Similarly, China’s economy has been a special case in a remarkable year, entering recession earlier than the rest of the world. Covid19 was identified in China first. China’s authorities responded quickly and decisively to prevent the virus spreading domestically. Lockdowns and quarantines resulted in a deep but short-lived recession.
Beijing’s targeted policies
China’s economic recovery has been classically V-shaped. The recovery was supported by targeted fiscal spending and accommodative monetary policy. But policymakers have had to balance the tension between supportive monetary conditions on one hand, and growing credit risks on the other.
It is a risk China has long faced into. Rapid credit growth after the last global recession in 2008 left China’s financial system at risk of a potentially messy credit deleveraging.
China’s authorities have mitigated this risk by focusing on the shadow lending sector.
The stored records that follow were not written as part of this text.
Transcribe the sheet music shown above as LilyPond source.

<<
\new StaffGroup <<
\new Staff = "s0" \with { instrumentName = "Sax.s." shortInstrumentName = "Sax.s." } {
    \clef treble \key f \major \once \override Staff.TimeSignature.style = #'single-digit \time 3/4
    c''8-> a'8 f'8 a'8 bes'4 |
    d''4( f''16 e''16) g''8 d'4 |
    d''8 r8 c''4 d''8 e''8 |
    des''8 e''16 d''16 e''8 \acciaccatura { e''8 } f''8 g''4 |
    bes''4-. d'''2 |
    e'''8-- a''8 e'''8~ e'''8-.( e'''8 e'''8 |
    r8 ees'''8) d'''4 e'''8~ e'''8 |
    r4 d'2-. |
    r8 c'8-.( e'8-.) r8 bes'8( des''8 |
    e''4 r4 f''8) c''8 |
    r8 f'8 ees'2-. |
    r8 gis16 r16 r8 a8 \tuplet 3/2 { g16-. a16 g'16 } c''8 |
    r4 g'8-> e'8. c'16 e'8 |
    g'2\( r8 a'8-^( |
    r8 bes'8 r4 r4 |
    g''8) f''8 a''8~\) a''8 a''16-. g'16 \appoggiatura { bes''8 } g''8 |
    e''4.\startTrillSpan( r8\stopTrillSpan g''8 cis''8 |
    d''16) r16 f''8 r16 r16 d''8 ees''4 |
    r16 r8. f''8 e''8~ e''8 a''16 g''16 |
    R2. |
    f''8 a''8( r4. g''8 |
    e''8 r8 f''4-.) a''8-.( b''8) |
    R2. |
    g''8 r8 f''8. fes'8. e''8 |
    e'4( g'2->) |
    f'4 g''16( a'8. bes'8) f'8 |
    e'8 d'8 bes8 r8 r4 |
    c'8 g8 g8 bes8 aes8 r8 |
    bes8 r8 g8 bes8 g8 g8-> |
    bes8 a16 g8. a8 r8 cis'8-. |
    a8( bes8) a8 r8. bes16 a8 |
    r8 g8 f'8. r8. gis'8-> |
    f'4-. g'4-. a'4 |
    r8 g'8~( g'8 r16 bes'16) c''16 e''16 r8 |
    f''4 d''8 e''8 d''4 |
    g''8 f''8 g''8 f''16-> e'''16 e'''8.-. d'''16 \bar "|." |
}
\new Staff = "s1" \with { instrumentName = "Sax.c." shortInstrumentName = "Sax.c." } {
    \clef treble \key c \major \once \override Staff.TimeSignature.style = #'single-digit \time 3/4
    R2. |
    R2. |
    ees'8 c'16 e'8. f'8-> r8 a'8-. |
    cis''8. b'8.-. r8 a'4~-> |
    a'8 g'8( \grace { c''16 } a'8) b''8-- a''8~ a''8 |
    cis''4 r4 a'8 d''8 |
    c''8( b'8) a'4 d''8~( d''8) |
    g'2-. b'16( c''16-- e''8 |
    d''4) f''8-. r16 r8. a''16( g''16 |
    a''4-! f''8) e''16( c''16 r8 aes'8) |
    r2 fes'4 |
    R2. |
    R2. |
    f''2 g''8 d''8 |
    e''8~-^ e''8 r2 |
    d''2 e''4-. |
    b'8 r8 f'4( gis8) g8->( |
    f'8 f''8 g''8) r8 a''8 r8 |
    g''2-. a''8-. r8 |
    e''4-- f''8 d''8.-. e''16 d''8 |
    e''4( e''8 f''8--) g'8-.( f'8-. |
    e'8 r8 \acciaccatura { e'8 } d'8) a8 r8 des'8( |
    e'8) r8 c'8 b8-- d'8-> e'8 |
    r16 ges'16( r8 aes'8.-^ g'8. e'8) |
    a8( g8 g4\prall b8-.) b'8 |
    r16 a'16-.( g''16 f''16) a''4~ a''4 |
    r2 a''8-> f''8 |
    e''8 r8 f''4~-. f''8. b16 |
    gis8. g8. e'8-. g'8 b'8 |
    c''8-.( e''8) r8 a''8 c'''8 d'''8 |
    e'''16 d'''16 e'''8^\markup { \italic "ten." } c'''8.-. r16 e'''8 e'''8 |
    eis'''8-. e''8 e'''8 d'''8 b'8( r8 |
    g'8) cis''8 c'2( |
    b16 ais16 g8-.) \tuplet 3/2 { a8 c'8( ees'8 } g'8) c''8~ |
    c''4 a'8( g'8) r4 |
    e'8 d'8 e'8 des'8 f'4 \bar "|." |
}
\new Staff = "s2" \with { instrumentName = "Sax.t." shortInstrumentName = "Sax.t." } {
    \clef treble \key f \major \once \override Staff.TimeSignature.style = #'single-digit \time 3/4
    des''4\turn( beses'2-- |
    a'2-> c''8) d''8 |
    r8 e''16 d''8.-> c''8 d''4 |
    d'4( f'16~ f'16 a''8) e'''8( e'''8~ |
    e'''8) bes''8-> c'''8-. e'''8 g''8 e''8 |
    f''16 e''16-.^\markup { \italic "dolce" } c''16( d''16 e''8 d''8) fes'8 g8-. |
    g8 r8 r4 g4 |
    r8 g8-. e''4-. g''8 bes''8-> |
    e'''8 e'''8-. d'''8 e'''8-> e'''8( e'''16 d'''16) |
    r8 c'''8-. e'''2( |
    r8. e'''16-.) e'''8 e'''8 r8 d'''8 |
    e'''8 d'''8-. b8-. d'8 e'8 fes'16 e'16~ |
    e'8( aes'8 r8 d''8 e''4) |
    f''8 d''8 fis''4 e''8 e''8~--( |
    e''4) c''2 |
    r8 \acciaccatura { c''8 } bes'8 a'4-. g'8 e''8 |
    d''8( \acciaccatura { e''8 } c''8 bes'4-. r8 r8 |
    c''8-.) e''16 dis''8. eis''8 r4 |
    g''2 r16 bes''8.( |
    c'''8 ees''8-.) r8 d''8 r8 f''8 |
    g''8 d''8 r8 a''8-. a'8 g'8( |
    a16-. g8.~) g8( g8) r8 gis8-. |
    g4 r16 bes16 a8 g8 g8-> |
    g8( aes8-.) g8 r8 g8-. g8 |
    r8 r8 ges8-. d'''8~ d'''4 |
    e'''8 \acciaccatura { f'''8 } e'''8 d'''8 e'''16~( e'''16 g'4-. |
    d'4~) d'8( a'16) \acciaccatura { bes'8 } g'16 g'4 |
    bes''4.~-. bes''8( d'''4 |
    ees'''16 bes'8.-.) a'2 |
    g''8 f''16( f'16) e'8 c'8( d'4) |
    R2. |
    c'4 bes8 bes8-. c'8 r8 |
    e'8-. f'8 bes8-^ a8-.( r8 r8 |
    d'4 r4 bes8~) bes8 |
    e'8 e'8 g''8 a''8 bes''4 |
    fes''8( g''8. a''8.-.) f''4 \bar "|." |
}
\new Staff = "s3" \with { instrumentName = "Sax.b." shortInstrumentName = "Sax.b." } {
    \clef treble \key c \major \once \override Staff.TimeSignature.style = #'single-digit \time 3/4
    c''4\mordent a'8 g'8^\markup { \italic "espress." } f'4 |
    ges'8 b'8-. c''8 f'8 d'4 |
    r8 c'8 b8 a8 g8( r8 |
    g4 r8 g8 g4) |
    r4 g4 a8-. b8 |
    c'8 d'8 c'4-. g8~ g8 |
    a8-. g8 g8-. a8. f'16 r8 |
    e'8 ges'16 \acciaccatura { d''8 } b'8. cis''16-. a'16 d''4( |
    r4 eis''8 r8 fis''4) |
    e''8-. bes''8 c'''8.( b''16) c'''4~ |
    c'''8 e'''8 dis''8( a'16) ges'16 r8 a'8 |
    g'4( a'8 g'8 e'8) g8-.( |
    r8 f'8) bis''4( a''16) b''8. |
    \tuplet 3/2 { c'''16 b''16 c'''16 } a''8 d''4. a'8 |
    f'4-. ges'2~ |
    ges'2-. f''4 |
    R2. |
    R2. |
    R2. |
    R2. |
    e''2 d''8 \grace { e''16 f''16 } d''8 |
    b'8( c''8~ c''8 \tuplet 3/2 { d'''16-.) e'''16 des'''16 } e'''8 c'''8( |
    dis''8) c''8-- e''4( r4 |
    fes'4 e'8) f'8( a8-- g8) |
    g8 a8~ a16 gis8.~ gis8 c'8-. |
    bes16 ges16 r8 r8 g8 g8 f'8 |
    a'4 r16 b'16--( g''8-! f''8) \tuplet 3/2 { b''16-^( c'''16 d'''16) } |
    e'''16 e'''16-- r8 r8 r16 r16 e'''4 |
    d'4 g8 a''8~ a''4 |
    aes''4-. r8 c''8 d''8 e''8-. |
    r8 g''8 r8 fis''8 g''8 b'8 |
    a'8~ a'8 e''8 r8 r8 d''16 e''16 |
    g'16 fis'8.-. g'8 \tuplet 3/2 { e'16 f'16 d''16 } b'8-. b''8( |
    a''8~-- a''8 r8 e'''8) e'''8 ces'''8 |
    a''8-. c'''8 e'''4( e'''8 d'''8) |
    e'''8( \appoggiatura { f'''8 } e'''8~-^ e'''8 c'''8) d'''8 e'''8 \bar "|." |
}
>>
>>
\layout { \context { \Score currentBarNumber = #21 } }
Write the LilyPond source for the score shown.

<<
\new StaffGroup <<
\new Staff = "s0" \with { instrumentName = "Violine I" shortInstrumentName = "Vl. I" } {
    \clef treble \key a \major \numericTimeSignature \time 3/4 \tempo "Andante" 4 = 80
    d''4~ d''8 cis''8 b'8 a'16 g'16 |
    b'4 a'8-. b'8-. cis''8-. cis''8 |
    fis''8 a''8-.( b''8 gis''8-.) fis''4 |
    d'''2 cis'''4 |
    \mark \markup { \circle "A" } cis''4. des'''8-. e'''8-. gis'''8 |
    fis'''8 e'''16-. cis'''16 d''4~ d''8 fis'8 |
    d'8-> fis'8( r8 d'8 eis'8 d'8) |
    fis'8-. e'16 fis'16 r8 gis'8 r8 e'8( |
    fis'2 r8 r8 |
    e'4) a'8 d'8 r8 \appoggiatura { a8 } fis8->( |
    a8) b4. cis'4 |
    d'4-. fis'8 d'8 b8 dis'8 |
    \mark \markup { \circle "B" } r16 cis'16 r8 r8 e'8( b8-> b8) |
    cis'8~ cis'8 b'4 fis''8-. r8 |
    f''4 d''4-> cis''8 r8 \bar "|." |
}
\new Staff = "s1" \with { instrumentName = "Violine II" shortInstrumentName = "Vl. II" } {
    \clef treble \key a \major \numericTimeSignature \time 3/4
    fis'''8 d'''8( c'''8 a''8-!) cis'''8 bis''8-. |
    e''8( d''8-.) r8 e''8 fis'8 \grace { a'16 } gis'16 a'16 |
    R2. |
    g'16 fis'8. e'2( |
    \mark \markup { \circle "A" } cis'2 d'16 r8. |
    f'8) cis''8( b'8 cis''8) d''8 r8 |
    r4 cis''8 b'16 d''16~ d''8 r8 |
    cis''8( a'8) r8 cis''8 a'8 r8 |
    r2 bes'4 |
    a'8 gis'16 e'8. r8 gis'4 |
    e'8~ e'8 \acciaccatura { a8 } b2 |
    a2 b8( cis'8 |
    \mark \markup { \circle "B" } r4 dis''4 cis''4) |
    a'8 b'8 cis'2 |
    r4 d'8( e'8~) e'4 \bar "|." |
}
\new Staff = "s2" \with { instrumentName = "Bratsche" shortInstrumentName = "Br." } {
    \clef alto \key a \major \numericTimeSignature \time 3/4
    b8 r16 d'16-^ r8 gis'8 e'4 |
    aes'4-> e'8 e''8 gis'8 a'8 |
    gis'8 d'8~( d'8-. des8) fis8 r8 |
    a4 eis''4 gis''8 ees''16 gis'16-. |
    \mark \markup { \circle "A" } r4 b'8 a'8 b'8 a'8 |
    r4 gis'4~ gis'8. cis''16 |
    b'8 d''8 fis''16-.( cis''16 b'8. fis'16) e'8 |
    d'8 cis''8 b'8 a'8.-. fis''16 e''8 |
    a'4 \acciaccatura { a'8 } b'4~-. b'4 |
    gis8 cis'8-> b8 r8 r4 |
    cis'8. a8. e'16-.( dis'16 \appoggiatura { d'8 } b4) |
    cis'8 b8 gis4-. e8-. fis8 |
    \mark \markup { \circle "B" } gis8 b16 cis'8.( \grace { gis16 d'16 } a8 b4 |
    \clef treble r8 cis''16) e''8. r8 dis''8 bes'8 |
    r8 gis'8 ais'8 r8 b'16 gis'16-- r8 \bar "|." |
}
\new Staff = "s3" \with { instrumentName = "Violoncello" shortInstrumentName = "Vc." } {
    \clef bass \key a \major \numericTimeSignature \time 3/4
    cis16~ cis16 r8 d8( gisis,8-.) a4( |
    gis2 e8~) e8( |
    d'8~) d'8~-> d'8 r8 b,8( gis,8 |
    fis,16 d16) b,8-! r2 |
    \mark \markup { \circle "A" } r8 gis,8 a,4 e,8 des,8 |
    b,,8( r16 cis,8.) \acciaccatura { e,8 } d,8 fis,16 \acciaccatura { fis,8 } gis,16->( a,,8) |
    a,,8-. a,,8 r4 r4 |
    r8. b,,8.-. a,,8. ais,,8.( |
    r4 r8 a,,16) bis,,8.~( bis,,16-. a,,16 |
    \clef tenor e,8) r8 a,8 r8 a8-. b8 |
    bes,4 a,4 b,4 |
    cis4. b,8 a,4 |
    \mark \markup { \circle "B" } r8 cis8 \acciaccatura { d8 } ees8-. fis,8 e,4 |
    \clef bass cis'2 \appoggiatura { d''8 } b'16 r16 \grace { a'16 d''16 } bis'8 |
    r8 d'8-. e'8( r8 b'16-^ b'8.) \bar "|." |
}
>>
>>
Year over year growth in shadow loans outstanding has been negative for almost two and a half years. This risk reduction continued through the pandemic recession even as total social financing outstanding increased.
China’s recovery has progressed against the backdrop of tense US-China relations. That backdrop will improve as Donald Trump’s administration gives way to president-elect Joe Biden in 2021. The new administration will continue to pressure China on key areas.
Industrial subsidies, for example, that have strained relations. But the US will be less likely to see China as an existential threat and more as a competitor. And while that will leave tensions in place, it will allow scope for mutually beneficial growth.
China’s pathway to medium-term growth looks structurally secure. China’s income is growing. That is helping retail consumption. The continued rebalancing to higher quality domestic growth was a focus of the recent 5-year plan. It is happening and will continue to drive an economic recovery over the coming years.
China’s economic shift
China’s economy is no longer export driven, but China has opened to the world. For example, China recently signed the Regional Comprehensive Economic Partnership (RCEP), probably the largest single free trade agreement in history. It does not involve a massive shift in terms of tariff reduction. But with a deal that will affect about 30% of the world’s population, it is clearly significant. And China’s growth with the RCEP is going to be higher than it would be without the RCEP.
The EU and China are poised to sign an investment pact that will remove barriers to investment in China by EU members. China will benefit from some additional investment opportunities in renewable energies. Importantly, the deal is a key part of the EU’s strategy to manage relations with China and will pave the way for a stronger relationship between two economic competitors.
The liberalisation of China’s financial system is going to be a key feature for the global economy and global investors over the next five years.
Foreign investors already hold around 9% of the Chinese government bond (CGB) market. The prospect for better economic growth, higher yield and deeper integration with the global financial system means the foreign share of holdings will likely increase.
2020 has been a challenging year. Hindsight shows us that the pandemic represented a major downside shock to China’s economy. But it also reveals an improved economic outlook.
This represents tailwinds to Chinese assets – which global investors are structurally underweight. And that is the point. As we head into 2021, it is time to reassess allocations to Chinese bonds and equities. They can play an important role in a well-diversified portfolio. A zero allocation is a significant active position, and the time to review that is now.